A glittering, prismatic, astonishingly original collage of fragments that make up the life and soul of Christopher Westall, a character with a mind as big as the world. Hill’s range, sentence to sentence, scene to scene, juxtaposition to juxtaposition, is nothing short of virtuoso, as is his mastery in articulating and exploring emotions of nearly unbearable ambiguity, contradiction, grief, and love, along with spiritual seeking. Christopher goes from San Francisco to Bhutan, from deep within himself to the furthest reaches of his relationships with others, tracing an unconventional course that is as heartbreaking as it is delightful. An adventure of body, mind, and soul unlike any other.

 

revolutionofeverydayThe Revolution of Every Day by Cari Luna

The vulnerability and power of a home built with salvaged wood, dumpster finds, sweat, idealism, magic, and desire pulses through this tender and brilliant debut novel about the intertwined lives of five squatters in love and trouble on New York’s Lower East Side in the ‘90s. Luna’s prose is by turns gritty, lyrical, and workaday, as suits her material, but the novel also possesses that ineffable quality of radical empathy for humanity in all its flawed, striving glory. I dare you not to fall in love with every character here.

 

SpheresofDisturbanceSpheres of Disturbance by Amy Schutzer

A novel that begins in the point of view of a pregnant Vienamese pot-bellied pig and conveys that perspective not only beautifully but also entirely plausibly does raise the question, Where can the novelist go from here? Everywhere, as it turns out, in the scope of one day in 1985 as a woman lays dying. Alternating among nine points of view, including the pig’s, Schutzer illuminates the splendor of the everyday as it flashes among these friends and lovers, mothers and daughters, humans and animals, in prose that feels carefully stitched by hand over many years. A nine-pointed gem of great intimacy, filled with the joy of ordinary life.

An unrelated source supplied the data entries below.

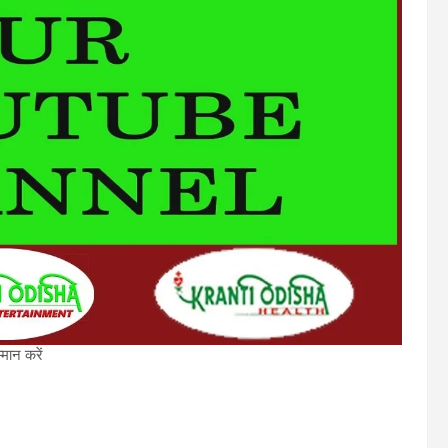
्मान करें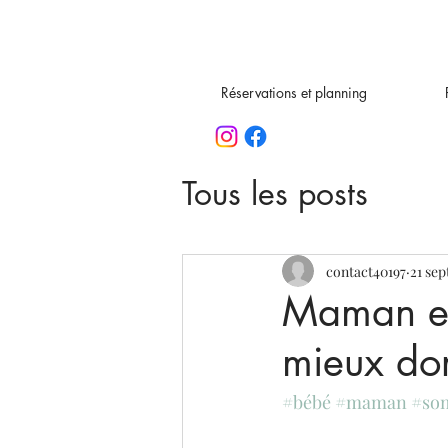
Réservations et planning
Tous les posts
contact40197
21 sep
Maman et
mieux dor
#bébé
#maman
#so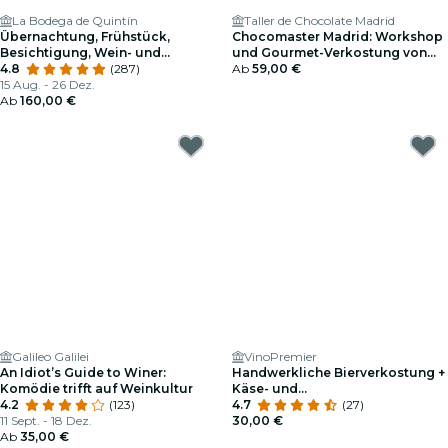
La Bodega de Quintín
Taller de Chocolate Madrid
Übernachtung, Frühstück,
Chocomaster Madrid: Workshop
Besichtigung, Wein- und
und Gourmet-Verkostung von
Käseverkostung.
4.8
(287)
Professionellen Pralinen
Ab
59,00 €
15 Aug. - 26 Dez.
Ab
160,00 €
Galileo Galilei
VinoPremier
An Idiot’s Guide to Winer:
Handwerkliche Bierverkostung +
Komödie trifft auf Weinkultur
Käse- und
4.2
(123)
Schokoladenverkostung
4.7
(27)
11 Sept. - 18 Dez.
30,00 €
Ab
35,00 €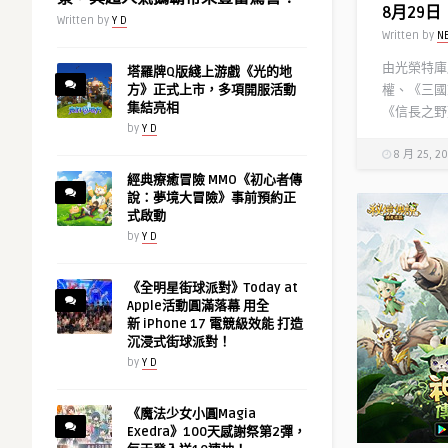
道】 更
8月29
Written by
Y D
動搶先預
Written by
N
Written by
N
由光榮特庫
塔羅牌Q版綫上游戲《光的地
權、《三國
方》正式上市，多項開服活動
集結亮相
《信長之野望
by
Y D
8 月 25, 2
經典療癒冒險 MMO《初心者傳
說：夢境大冒險》事前預約正
式啟動
by
Y D
《全明星街球派對》Today at
Apple活動圓滿落幕 用全
新 iPhone 17 電競級效能 打造
沉浸式街球派對！
by
Y D
《魔法少女小圓Magia
Exedra》100天感謝祭第2彈，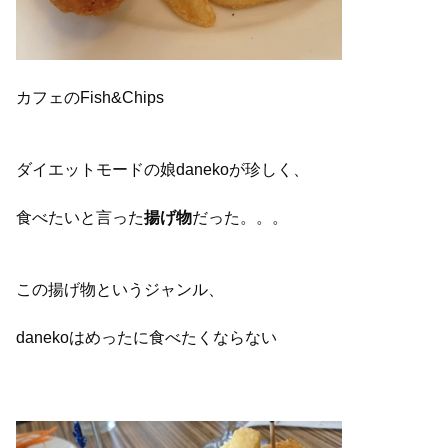
カフェのFish&Chips
ダイエットモードの娘danekoが珍しく、
食べたいと言った
揚げ物
だった。。。
この揚げ物というジャンル、
danekoはめったに食べたくならない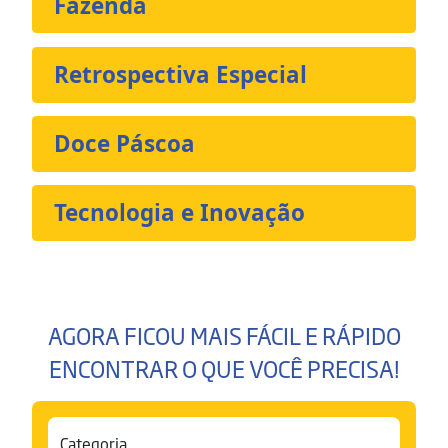
Fazenda
Retrospectiva Especial
Doce Páscoa
Tecnologia e Inovação
AGORA FICOU MAIS FÁCIL E RÁPIDO
ENCONTRAR O QUE VOCÊ PRECISA!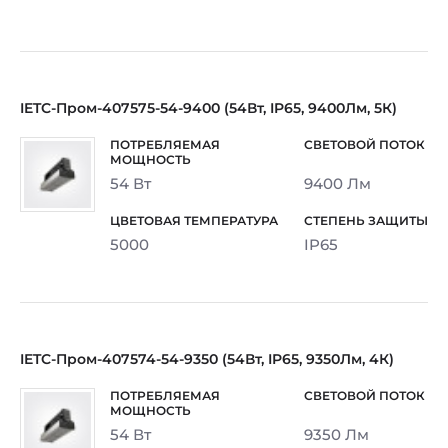
IETC-Пром-407575-54-9400 (54Вт, IP65, 9400Лм, 5К)
54 Вт
9400 Лм
5000
IP65
IETC-Пром-407574-54-9350 (54Вт, IP65, 9350Лм, 4К)
54 Вт
9350 Лм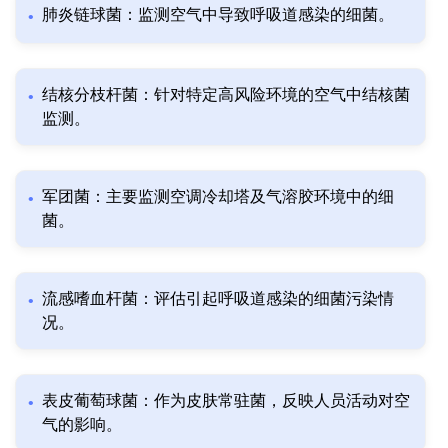
肺炎链球菌：监测空气中导致呼吸道感染的细菌。
结核分枝杆菌：针对特定高风险环境的空气中结核菌
监测。
军团菌：主要监测空调冷却塔及气溶胶环境中的细
菌。
流感嗜血杆菌：评估引起呼吸道感染的细菌污染情
况。
表皮葡萄球菌：作为皮肤常驻菌，反映人员活动对空
气的影响。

TheFreeThe Free by Willy Vlautin

Style and politics are unified in Vlautin’s prose of such elegant simplicity that it has the feeling of wood planed to a silken finish. The center of the novel is Leroy Kervin, an Iraq war veteran with a traumatic brain injury, marooned in a group home and in his own mind. A nurse, a night manager, other residents of the group home: these often overlooked people form a constellation of grace and bravery as they cope with various accidents of fate and class. Would it surprise you to hear that The Free is also a page-turner? And yet it is, because Vlautin’s characters are so richly alive, their dilemmas both so everyday and requiring such extraordinary courage. Vlautin sees, and writes, with a clarity that feels revelatory.